§ **About this task**
Reproduce all of the data below without alteration; exclude every picture.

[Transcribed page contents]
□ □ □

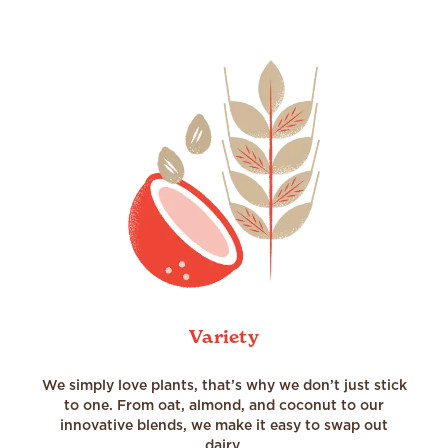
Variety
We simply love plants, that’s why we don’t just stick
to one. From oat, almond, and coconut to our
innovative blends, we make it easy to swap out
dairy.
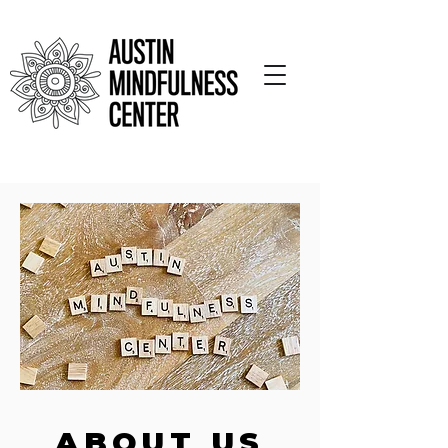
ABOUT US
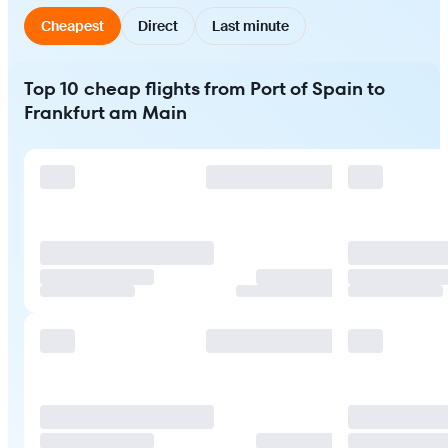
Cheapest
Direct
Last minute
Top 10 cheap flights from Port of Spain to
Frankfurt am Main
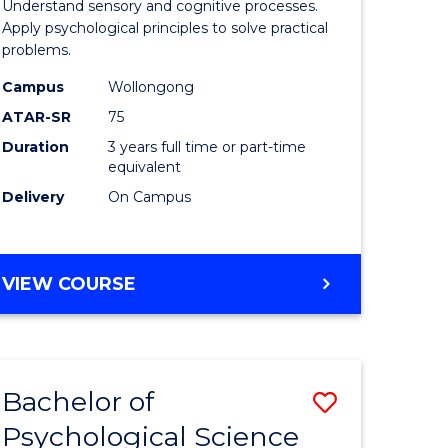
al
Arts
Understand sensory and cognitive processes.
Apply psychological principles to solve practical
chnology
(Psychol
problems.
urs)
to
Campus
Wollongong
Course
ATAR-SR
75
e
Favourite
Duration
3 years full time or part-time
equivalent
ites
Delivery
On Campus
BACHELOR
VIEW COURSE
OF
ARTS
(PSYCHOLOGY)
Bachelor of
Save
Psychological Science
icate
Bachelor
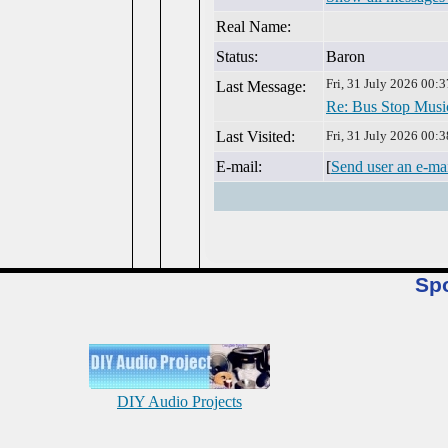
Real Name:
Status:
Baron
Fri, 31 July 2026 00:3
Last Message:
Re: Bus Stop Musi
Last Visited:
Fri, 31 July 2026 00:3
E-mail:
[
Send user an e-ma
Sp
DIY Audio Projects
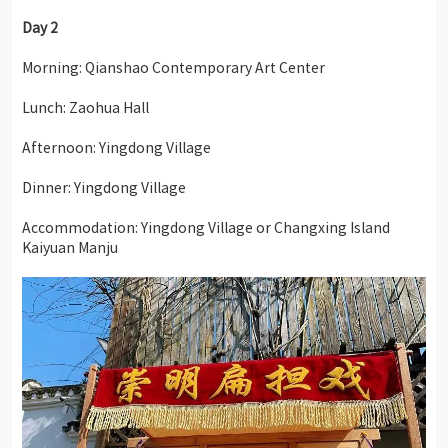
Day 2
Morning: Qianshao Contemporary Art Center
Lunch: Zaohua Hall
Afternoon: Yingdong Village
Dinner: Yingdong Village
Accommodation: Yingdong Village or Changxing Island
Kaiyuan Manju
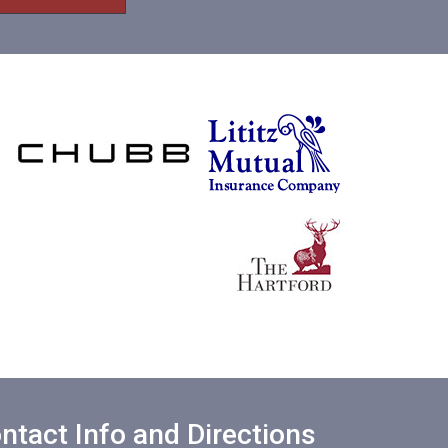
ntact Info and Directions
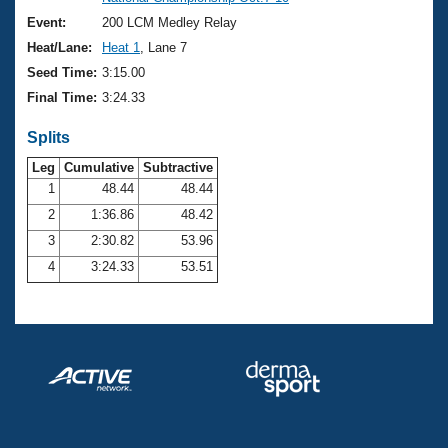
Records
Logo Merchandise
Event:
200 LCM Medley Relay
Workout Tracking
Eligibility Policy
Heat/Lane:
Heat 1
, Lane 7
Membership Benefits
Seed Time:
3:15.00
SWIMMER Magazine
Final Time:
3:24.33
Open Water Central
Splits
Club Central
Leg
Cumulative
Subtractive
1
48.44
48.44
2
1:36.86
48.42
Coach Central
3
2:30.82
53.96
Volunteer Central
4
3:24.33
53.51
Adult Learn-To-Swim Central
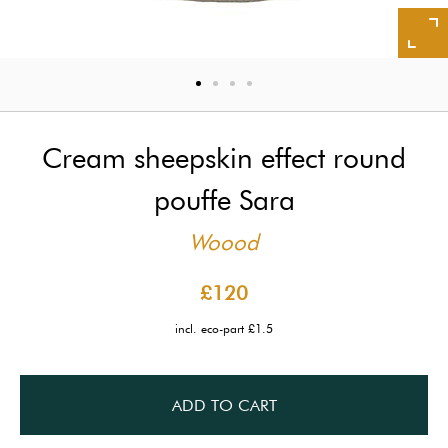
Cream sheepskin effect round
pouffe Sara
Woood
£120
incl. eco-part £1.5
ADD TO CART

□ □ □

§ **Output of the exercise**
Variety
We simply love plants, that’s why we don’t just stick
to one. From oat, almond, and coconut to our
innovative blends, we make it easy to swap out
dairy.
ABOUT US
Cheapest
Direct
Last minute
Top 10 cheap flights from Port of Spain to
Frankfurt am Main
al
Arts
Understand sensory and cognitive processes.
Apply psychological principles to solve practical
chnology
(Psychol
problems.
urs)
to
Campus
Wollongong
Course
ATAR-SR
75
e
Favourite
Duration
3 years full time or part-time
equivalent
ites
Delivery
On Campus
BACHELOR
VIEW COURSE
OF
ARTS
(PSYCHOLOGY)
Bachelor of
Save
Psychological Science
icate
Bachelor
Real Name:
Status:
Baron
Fri, 31 July 2026 00:3
Last Message:
Re: Bus Stop Musi
Last Visited:
Fri, 31 July 2026 00:3
E-mail:
[
Send user an e-ma
Sp
DIY Audio Projects
Day 2
Morning: Qianshao Contemporary Art Center
Lunch: Zaohua Hall
Afternoon: Yingdong Village
Dinner: Yingdong Village
Accommodation: Yingdong Village or Changxing Island
Kaiyuan Manju
ntact Info and Directions
Records
Logo Merchandise
Event:
200 LCM Medley Relay
Workout Tracking
Eligibility Policy
Heat/Lane:
Heat 1
, Lane 7
Membership Benefits
Seed Time:
3:15.00
SWIMMER Magazine
Final Time:
3:24.33
Open Water Central
Splits
Club Central
Leg
Cumulative
Subtractive
1
48.44
48.44
2
1:36.86
48.42
Coach Central
3
2:30.82
53.96
Volunteer Central
4
3:24.33
53.51
Adult Learn-To-Swim Central
Cream sheepskin effect round
pouffe Sara
Woood
£120
incl. eco-part £1.5
ADD TO CART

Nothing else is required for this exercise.